# [Document passage]
- Opening Delimiter -
Funny thing about today really, I went to sit alone outside 3
different times, I even managed not to cry those times and
aside from smashing my head back against the brick wall
before french class (dumb idea, must remeber that brick wall
is hard). Of Course I fell apart on the walk home, thought
about alot of stuff too, obviously most of those thoughts
escape me know as they often do when I finally get a chance
to write.
Yesterday, dispte my amazingly happy news regarding my plane
tickets (free Denise is giving me her travel points) was
pretty bad aswell, that time I broke down and cried in
french. But boy am I getting good at this, I think after 19
years i've perfected the crying/sobbing in public without
anyone knowing. Soon it may be safe for me to actually stay
in public etc.
School has just really, really got me down. I hate school.
Just hate it all about now. Which coming from someone who was
bullied throughout it but loved it non-the-less this may be a
bad sign. It seems lately the soul purpose of the insitution
is to make me feel stupid and point out all my short comings.
I mean, take french class, I've been in french since
kindergarden, I can do french. I normaly score quite well in
the courses. But MME Levesque gives us this little fill in
the blank sheet and I'm completely lost and driven to tears.
The task isn't difficult, but I find myself unable to
complete a single word.
The rest of the class is filling in lines and I'm mentally
going through a thousand words, erasing and rewriting,
erasing and rewriting. I started looking things up in the
dictionary and the S and A dictionary, nothing.
So I'm getting more and more fustrated, feeling dumber and
dumber. And it's not like I need proof that I'm stupid, I get
it, stop reminding me.
But back to Today, I just seem to get the feeling as if I've
annoyed or pissed off the few remaining friends I have. Not
to mention the whole thing with losing more and more friends
each day. It's as if no matter how many times I rebuild my
life, restart, make new friends. It's only a matter of time
until they all floak away. I have no problem giving up my
life and everything to help, to make things better for her..
- Closing Delimiter -
# [Tasks to complete]
1. Answer these questions using the diary entry.
(a) How many times did the writer go to sit alone outside today?
(b) Who is giving the writer travel points for the plane tickets?
(c) Since when has the writer been in French?
2. Copy the stretch of the diary entry from "Just hate it" through "driven to tears.", keeping every word unchanged.

[Data extracted from a collection]
- Opening Delimiter -
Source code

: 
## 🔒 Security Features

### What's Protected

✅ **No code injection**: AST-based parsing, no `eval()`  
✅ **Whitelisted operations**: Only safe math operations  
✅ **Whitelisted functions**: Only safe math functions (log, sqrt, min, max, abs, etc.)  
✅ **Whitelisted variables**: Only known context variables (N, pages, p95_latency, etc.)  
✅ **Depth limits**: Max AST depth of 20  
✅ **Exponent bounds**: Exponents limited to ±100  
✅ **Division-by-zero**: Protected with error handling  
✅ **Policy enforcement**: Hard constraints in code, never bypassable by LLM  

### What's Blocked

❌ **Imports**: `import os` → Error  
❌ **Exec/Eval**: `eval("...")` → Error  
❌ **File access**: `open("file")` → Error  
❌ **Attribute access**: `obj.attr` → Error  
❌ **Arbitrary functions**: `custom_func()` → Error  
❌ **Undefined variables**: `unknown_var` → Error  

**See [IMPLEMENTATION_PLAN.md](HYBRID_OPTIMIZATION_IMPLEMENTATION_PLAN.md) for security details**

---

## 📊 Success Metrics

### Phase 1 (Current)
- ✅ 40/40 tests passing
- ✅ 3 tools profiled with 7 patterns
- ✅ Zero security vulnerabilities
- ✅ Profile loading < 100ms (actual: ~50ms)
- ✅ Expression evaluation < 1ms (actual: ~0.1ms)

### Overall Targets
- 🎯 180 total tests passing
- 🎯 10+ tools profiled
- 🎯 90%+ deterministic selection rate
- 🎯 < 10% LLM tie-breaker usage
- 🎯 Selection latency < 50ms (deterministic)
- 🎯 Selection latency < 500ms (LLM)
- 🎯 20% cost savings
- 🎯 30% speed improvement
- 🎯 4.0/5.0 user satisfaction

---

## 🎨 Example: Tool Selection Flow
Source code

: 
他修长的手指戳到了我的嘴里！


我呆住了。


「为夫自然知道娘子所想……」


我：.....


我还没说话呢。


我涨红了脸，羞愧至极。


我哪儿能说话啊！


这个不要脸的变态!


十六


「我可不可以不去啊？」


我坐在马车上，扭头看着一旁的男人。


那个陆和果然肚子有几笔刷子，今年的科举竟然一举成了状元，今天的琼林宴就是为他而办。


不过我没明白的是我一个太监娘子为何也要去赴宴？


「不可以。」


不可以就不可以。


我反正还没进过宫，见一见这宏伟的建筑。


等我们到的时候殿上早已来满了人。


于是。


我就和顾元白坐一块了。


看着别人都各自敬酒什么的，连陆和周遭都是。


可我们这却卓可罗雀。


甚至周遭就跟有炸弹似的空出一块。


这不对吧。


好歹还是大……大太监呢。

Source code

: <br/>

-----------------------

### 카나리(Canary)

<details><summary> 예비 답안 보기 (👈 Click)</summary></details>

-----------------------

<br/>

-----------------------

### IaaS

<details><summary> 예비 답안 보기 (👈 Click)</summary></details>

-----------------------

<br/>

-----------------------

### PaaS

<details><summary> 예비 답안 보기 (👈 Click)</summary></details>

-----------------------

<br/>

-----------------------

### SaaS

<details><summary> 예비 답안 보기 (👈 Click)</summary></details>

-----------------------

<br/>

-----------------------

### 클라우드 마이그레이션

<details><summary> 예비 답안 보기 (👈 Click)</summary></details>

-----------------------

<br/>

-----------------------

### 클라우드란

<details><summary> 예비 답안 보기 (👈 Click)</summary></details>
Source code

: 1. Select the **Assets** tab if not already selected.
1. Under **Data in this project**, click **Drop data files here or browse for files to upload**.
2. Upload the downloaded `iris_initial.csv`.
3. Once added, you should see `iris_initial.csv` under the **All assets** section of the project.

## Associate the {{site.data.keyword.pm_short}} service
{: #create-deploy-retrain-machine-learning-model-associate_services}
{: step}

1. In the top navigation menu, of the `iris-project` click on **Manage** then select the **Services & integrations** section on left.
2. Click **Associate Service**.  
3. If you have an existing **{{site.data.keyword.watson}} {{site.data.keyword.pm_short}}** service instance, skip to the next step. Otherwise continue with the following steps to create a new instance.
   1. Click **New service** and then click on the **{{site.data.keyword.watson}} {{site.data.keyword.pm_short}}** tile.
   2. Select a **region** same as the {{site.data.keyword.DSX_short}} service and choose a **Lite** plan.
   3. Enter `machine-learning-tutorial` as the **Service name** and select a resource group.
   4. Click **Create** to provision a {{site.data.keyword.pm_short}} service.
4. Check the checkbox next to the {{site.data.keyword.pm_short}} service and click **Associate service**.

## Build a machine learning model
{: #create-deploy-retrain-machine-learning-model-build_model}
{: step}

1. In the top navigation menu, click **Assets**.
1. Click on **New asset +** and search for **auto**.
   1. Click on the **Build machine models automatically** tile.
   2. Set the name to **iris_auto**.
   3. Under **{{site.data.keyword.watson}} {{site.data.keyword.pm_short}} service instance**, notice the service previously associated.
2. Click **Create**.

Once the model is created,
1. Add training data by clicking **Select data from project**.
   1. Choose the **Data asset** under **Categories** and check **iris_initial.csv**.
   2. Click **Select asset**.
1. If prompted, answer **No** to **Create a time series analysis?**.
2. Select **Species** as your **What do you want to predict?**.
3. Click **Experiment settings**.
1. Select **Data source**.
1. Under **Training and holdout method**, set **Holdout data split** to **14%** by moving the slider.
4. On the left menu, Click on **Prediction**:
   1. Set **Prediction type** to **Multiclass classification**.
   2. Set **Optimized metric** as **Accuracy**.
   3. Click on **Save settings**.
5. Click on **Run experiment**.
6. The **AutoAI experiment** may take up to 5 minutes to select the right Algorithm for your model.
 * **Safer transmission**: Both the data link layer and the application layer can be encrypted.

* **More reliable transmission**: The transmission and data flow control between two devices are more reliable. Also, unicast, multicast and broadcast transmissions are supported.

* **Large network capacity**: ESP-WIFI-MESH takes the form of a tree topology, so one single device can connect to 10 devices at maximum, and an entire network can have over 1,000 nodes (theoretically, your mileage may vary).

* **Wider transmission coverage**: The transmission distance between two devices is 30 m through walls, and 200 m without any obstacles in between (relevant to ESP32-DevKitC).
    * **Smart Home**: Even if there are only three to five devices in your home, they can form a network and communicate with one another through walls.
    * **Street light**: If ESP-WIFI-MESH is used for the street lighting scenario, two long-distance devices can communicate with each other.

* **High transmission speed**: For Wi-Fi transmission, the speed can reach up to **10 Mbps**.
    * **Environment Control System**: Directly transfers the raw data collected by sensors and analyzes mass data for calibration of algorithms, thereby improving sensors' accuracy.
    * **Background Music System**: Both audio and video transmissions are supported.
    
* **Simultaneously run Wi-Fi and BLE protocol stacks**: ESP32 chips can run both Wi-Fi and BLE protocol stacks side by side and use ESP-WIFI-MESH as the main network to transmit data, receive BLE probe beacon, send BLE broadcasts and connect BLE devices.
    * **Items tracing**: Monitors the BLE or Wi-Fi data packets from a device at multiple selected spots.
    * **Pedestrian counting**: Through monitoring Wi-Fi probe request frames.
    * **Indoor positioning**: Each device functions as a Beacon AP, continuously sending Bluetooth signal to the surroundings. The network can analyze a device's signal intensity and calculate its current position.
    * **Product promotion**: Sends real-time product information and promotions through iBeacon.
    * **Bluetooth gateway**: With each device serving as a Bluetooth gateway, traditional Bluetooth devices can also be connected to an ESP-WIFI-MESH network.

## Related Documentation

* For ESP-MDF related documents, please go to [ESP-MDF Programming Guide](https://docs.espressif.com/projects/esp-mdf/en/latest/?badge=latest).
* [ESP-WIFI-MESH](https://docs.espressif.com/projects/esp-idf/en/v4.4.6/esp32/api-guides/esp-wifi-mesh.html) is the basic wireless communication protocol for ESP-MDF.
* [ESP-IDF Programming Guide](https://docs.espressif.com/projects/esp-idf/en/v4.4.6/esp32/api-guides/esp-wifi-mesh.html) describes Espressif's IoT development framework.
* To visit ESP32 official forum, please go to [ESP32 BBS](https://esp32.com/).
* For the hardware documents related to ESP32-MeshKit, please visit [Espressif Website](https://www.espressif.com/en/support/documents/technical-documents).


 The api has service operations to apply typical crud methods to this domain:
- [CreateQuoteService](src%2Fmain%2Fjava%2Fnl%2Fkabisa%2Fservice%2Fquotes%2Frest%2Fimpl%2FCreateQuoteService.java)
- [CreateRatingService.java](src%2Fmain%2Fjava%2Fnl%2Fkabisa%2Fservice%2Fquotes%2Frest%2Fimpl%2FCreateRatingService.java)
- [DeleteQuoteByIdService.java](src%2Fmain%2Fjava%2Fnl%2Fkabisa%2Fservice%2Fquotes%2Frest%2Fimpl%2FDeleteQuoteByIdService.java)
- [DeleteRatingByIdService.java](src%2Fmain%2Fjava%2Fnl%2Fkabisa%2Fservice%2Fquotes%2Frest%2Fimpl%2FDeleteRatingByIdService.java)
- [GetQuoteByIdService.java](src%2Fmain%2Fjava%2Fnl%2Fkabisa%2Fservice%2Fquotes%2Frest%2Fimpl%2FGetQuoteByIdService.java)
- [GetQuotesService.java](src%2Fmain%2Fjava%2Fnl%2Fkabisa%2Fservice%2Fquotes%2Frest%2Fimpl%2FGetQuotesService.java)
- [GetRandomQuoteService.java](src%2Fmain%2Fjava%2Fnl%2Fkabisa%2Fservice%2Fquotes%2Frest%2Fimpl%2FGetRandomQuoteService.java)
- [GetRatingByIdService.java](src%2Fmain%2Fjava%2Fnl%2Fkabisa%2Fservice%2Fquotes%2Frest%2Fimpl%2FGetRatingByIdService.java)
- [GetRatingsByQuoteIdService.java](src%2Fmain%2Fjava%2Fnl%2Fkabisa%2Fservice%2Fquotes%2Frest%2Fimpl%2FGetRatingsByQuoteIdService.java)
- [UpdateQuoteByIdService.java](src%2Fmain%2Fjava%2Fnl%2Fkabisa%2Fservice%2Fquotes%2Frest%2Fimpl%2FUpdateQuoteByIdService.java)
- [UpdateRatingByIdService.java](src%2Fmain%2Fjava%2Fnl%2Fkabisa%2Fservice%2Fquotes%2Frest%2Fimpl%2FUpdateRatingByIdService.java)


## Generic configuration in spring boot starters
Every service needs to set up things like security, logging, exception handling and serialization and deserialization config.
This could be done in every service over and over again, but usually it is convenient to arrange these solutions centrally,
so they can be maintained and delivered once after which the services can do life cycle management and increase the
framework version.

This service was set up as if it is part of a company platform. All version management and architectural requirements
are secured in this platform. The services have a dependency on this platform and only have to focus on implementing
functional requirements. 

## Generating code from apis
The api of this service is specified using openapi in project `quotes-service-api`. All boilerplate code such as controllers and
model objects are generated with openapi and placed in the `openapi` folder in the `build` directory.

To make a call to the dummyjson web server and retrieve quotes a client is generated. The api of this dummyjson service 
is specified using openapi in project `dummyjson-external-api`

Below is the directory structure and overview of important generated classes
- Closing Delimiter -
# [Solutions to each task]
1.
(a) Three times.
(b) Denise.
(c) Since kindergarten.

2.
Just hate it all about now. Which coming from someone who was
bullied throughout it but loved it non-the-less this may be a
bad sign. It seems lately the soul purpose of the insitution
is to make me feel stupid and point out all my short comings.
I mean, take french class, I've been in french since
kindergarden, I can do french. I normaly score quite well in
the courses. But MME Levesque gives us this little fill in
the blank sheet and I'm completely lost and driven to tears.